TEXTE CITÉ:

# Achat smartagogo



## Alekin (12 Avril 2019)

Bonjour. 
On voit pas mal de pub pour smartagogo en ce moment sur macge. Quelqu’un a-t-il déjà tenté ? C’est assez récent mais j’ai du mal à juger du sérieux du site. 

Ce serait pour un iPhone. 

Merci d’avance de vos retours.


----------



## Gwen (12 Avril 2019)

Justement c’est tout neuf et MacG est sponsorisé par ce site. Je trouve leur message assez convaincant. Je testerais je pense si j’avais besoin d’un iPhone.


----------



## Jura39 (12 Avril 2019)

Je ne connais pas du tout


----------



## ibk (12 Avril 2019)

Bonjour,
je les ai contacté par chat : ce sont des iphones destinés au marché européen (chargeur français), expédiés depuis la France, si retour nécessaire il se fait aussi en national (60 jours).
Pour le reste les informations sont celles présentes dans l'article (avis et modalités de retour).
J'ai tenté d'avoir des informations sur les commandes  macgé (statut, nombre, expédition en cours ou déjà livrées...) mais je n'ai pas réussi...


----------



## dperetti (12 Avril 2019)

EXERCICES:
• A. D'après le fil de discussion sur smartagogo, de quel pays les iPhone vendus par ce site sont-ils expédiés ?
• B. Restituez mot pour mot, dans le fil de discussion sur smartagogo, tout le passage allant de « J'ai tenté d'avoir » jusqu'à « dperetti (12 Avril 2019) ».

DONNÉES FOURNIES:
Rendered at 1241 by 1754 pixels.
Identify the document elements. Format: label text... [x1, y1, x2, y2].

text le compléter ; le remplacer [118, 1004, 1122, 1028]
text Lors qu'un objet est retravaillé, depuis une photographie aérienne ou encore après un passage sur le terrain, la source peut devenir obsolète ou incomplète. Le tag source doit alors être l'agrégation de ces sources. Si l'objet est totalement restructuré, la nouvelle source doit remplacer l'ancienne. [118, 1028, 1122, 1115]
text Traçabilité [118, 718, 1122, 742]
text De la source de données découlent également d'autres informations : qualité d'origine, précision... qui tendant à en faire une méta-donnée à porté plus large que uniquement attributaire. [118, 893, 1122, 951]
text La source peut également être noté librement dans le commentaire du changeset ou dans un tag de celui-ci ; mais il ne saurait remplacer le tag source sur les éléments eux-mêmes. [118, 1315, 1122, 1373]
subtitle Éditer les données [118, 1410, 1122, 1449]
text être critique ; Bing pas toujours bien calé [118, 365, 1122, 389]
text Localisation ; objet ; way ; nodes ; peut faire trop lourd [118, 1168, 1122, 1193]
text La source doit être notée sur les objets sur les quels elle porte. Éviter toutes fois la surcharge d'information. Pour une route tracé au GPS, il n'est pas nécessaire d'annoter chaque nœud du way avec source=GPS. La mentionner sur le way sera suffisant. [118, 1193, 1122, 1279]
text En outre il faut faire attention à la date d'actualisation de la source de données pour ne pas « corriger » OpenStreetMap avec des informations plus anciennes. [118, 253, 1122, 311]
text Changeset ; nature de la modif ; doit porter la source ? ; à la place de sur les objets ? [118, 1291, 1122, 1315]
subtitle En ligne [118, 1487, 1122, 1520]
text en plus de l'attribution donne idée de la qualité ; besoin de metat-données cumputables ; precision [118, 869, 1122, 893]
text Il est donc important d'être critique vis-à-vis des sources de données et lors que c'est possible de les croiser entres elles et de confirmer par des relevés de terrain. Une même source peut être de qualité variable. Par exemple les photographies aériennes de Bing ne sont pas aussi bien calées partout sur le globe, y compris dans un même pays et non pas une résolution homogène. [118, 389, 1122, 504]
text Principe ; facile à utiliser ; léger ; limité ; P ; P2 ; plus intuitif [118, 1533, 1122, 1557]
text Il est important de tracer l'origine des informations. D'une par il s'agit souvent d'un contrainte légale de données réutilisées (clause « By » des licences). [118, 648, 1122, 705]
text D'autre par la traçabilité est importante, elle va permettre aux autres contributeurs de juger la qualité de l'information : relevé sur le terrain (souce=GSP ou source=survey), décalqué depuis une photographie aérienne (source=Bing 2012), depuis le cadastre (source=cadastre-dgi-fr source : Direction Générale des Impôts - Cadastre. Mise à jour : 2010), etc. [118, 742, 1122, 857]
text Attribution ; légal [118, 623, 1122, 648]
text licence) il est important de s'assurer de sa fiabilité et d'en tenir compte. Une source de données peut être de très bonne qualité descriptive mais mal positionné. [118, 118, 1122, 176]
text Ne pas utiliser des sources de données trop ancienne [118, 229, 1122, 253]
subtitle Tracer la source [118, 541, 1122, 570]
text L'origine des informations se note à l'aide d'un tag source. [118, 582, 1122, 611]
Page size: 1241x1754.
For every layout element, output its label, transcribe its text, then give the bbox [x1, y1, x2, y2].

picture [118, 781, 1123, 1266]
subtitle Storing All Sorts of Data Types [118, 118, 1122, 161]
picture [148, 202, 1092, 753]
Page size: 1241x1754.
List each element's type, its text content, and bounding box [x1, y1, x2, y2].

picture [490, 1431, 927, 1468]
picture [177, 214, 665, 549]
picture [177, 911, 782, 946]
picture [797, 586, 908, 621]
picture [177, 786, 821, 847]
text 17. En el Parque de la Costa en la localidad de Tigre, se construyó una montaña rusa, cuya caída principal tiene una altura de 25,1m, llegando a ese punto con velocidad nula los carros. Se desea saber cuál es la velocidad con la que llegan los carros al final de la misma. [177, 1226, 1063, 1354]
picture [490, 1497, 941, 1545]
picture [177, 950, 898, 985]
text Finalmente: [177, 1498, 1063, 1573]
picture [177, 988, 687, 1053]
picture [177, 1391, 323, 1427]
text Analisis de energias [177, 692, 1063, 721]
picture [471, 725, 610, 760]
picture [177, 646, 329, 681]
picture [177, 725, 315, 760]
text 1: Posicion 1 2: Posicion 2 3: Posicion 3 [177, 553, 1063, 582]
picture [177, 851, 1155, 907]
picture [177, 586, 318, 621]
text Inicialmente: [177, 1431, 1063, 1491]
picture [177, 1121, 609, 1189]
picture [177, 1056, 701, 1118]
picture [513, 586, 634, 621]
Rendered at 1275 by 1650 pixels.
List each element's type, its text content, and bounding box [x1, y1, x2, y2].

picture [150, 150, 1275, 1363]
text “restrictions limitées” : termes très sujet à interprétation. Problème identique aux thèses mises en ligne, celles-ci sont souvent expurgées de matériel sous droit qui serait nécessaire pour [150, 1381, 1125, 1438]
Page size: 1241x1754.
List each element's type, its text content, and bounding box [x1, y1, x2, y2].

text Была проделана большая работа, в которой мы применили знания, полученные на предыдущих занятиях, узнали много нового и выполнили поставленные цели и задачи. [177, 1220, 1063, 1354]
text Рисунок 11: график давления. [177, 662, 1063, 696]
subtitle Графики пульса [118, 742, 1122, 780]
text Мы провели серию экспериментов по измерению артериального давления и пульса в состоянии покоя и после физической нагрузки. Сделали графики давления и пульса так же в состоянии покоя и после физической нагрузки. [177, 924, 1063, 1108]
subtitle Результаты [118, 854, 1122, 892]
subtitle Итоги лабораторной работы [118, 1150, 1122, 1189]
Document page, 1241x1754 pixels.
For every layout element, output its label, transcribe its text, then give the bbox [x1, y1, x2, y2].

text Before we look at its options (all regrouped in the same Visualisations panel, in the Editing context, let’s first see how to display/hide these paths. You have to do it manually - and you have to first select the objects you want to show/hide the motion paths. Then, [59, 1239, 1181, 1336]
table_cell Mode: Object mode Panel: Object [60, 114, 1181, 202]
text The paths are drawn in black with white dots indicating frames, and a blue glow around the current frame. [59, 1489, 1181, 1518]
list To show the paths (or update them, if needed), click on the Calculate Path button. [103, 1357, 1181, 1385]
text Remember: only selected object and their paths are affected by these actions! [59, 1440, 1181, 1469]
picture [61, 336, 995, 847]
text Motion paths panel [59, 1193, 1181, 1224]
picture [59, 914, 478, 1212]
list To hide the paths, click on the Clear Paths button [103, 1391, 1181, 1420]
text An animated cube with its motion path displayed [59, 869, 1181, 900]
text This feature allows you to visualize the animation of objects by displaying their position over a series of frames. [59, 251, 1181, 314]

CORRIGÉ:
• A. Ils sont expédiés depuis la France.

• B.
J'ai tenté d'avoir des informations sur les commandes  macgé (statut, nombre, expédition en cours ou déjà livrées...) mais je n'ai pas réussi...


----------



## dperetti (12 Avril 2019)